===== Dataset extract

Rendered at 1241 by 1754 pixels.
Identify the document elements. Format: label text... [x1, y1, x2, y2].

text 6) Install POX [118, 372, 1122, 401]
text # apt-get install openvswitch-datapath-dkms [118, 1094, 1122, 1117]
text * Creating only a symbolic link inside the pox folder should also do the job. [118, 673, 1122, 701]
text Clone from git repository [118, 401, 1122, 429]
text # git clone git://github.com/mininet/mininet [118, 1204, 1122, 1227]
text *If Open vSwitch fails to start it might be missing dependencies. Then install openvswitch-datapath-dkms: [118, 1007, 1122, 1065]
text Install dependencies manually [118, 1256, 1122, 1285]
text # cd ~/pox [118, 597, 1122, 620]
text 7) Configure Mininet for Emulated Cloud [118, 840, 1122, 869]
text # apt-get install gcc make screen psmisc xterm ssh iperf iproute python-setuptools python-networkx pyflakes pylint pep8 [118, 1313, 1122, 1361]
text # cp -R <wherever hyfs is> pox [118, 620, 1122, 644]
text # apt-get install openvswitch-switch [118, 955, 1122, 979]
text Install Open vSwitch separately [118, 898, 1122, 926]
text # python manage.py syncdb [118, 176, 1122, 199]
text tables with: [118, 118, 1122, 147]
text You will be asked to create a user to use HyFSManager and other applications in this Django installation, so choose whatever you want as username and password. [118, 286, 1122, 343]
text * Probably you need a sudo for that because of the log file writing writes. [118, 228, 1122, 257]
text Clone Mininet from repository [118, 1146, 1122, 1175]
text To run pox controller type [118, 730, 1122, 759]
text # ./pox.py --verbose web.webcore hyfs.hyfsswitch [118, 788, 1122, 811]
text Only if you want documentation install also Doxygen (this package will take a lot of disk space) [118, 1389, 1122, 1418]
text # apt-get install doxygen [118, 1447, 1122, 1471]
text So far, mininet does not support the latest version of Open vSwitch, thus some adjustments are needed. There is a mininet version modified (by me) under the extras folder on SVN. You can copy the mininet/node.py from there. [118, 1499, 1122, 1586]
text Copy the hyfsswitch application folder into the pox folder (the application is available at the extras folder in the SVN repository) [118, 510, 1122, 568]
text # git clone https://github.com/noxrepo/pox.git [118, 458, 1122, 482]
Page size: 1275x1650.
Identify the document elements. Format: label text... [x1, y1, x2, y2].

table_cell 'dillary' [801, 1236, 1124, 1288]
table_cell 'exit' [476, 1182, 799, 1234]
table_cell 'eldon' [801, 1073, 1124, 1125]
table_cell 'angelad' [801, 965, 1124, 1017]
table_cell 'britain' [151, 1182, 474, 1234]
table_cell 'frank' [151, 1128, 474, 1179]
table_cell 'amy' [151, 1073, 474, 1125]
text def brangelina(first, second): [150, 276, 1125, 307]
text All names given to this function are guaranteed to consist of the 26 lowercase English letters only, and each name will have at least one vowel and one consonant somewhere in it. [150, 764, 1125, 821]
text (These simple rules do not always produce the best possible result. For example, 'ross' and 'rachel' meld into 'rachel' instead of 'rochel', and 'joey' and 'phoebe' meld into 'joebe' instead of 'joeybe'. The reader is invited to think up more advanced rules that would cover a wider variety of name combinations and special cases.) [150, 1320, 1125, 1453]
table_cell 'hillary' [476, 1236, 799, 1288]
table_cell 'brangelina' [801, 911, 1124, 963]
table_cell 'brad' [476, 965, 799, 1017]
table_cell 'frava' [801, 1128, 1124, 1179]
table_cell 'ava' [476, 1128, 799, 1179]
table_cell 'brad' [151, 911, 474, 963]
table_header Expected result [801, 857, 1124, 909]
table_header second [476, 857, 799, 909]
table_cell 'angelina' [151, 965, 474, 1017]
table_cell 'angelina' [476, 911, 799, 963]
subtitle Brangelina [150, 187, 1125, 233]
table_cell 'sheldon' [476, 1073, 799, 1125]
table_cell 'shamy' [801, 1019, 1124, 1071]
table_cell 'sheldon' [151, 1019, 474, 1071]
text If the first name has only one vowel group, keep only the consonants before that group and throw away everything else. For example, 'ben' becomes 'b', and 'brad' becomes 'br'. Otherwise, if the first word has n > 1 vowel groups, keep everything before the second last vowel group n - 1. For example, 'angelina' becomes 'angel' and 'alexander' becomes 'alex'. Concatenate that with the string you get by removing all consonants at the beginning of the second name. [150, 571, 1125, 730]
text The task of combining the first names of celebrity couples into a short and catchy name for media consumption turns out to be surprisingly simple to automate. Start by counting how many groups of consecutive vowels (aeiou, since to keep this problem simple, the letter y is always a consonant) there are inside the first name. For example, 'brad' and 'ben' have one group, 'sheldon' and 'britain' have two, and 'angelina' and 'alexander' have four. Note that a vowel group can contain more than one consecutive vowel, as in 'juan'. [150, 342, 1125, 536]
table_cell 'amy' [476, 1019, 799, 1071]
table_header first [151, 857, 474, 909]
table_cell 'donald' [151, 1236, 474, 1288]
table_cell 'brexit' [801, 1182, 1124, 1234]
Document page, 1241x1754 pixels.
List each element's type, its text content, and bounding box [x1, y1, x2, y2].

==========

Quote every line of the stored entries above word for word, without changing anything.

Solution for this exercise:
Rendered at 1241 by 1754 pixels.
Identify the document elements. Format: label text... [x1, y1, x2, y2].

text 6) Install POX [118, 372, 1122, 401]
text # apt-get install openvswitch-datapath-dkms [118, 1094, 1122, 1117]
text * Creating only a symbolic link inside the pox folder should also do the job. [118, 673, 1122, 701]
text Clone from git repository [118, 401, 1122, 429]
text # git clone git://github.com/mininet/mininet [118, 1204, 1122, 1227]
text *If Open vSwitch fails to start it might be missing dependencies. Then install openvswitch-datapath-dkms: [118, 1007, 1122, 1065]
text Install dependencies manually [118, 1256, 1122, 1285]
text # cd ~/pox [118, 597, 1122, 620]
text 7) Configure Mininet for Emulated Cloud [118, 840, 1122, 869]
text # apt-get install gcc make screen psmisc xterm ssh iperf iproute python-setuptools python-networkx pyflakes pylint pep8 [118, 1313, 1122, 1361]
text # cp -R <wherever hyfs is> pox [118, 620, 1122, 644]
text # apt-get install openvswitch-switch [118, 955, 1122, 979]
text Install Open vSwitch separately [118, 898, 1122, 926]
text # python manage.py syncdb [118, 176, 1122, 199]
text tables with: [118, 118, 1122, 147]
text You will be asked to create a user to use HyFSManager and other applications in this Django installation, so choose whatever you want as username and password. [118, 286, 1122, 343]
text * Probably you need a sudo for that because of the log file writing writes. [118, 228, 1122, 257]
text Clone Mininet from repository [118, 1146, 1122, 1175]
text To run pox controller type [118, 730, 1122, 759]
text # ./pox.py --verbose web.webcore hyfs.hyfsswitch [118, 788, 1122, 811]
text Only if you want documentation install also Doxygen (this package will take a lot of disk space) [118, 1389, 1122, 1418]
text # apt-get install doxygen [118, 1447, 1122, 1471]
text So far, mininet does not support the latest version of Open vSwitch, thus some adjustments are needed. There is a mininet version modified (by me) under the extras folder on SVN. You can copy the mininet/node.py from there. [118, 1499, 1122, 1586]
text Copy the hyfsswitch application folder into the pox folder (the application is available at the extras folder in the SVN repository) [118, 510, 1122, 568]
text # git clone https://github.com/noxrepo/pox.git [118, 458, 1122, 482]
Page size: 1275x1650.
Identify the document elements. Format: label text... [x1, y1, x2, y2].

table_cell 'dillary' [801, 1236, 1124, 1288]
table_cell 'exit' [476, 1182, 799, 1234]
table_cell 'eldon' [801, 1073, 1124, 1125]
table_cell 'angelad' [801, 965, 1124, 1017]
table_cell 'britain' [151, 1182, 474, 1234]
table_cell 'frank' [151, 1128, 474, 1179]
table_cell 'amy' [151, 1073, 474, 1125]
text def brangelina(first, second): [150, 276, 1125, 307]
text All names given to this function are guaranteed to consist of the 26 lowercase English letters only, and each name will have at least one vowel and one consonant somewhere in it. [150, 764, 1125, 821]
text (These simple rules do not always produce the best possible result. For example, 'ross' and 'rachel' meld into 'rachel' instead of 'rochel', and 'joey' and 'phoebe' meld into 'joebe' instead of 'joeybe'. The reader is invited to think up more advanced rules that would cover a wider variety of name combinations and special cases.) [150, 1320, 1125, 1453]
table_cell 'hillary' [476, 1236, 799, 1288]
table_cell 'brangelina' [801, 911, 1124, 963]
table_cell 'brad' [476, 965, 799, 1017]
table_cell 'frava' [801, 1128, 1124, 1179]
table_cell 'ava' [476, 1128, 799, 1179]
table_cell 'brad' [151, 911, 474, 963]
table_header Expected result [801, 857, 1124, 909]
table_header second [476, 857, 799, 909]
table_cell 'angelina' [151, 965, 474, 1017]
table_cell 'angelina' [476, 911, 799, 963]
subtitle Brangelina [150, 187, 1125, 233]
table_cell 'sheldon' [476, 1073, 799, 1125]
table_cell 'shamy' [801, 1019, 1124, 1071]
table_cell 'sheldon' [151, 1019, 474, 1071]
text If the first name has only one vowel group, keep only the consonants before that group and throw away everything else. For example, 'ben' becomes 'b', and 'brad' becomes 'br'. Otherwise, if the first word has n > 1 vowel groups, keep everything before the second last vowel group n - 1. For example, 'angelina' becomes 'angel' and 'alexander' becomes 'alex'. Concatenate that with the string you get by removing all consonants at the beginning of the second name. [150, 571, 1125, 730]
text The task of combining the first names of celebrity couples into a short and catchy name for media consumption turns out to be surprisingly simple to automate. Start by counting how many groups of consecutive vowels (aeiou, since to keep this problem simple, the letter y is always a consonant) there are inside the first name. For example, 'brad' and 'ben' have one group, 'sheldon' and 'britain' have two, and 'angelina' and 'alexander' have four. Note that a vowel group can contain more than one consecutive vowel, as in 'juan'. [150, 342, 1125, 536]
table_cell 'amy' [476, 1019, 799, 1071]
table_header first [151, 857, 474, 909]
table_cell 'donald' [151, 1236, 474, 1288]
table_cell 'brexit' [801, 1182, 1124, 1234]
Document page, 1241x1754 pixels.
List each element's type, its text content, and bounding box [x1, y1, x2, y2].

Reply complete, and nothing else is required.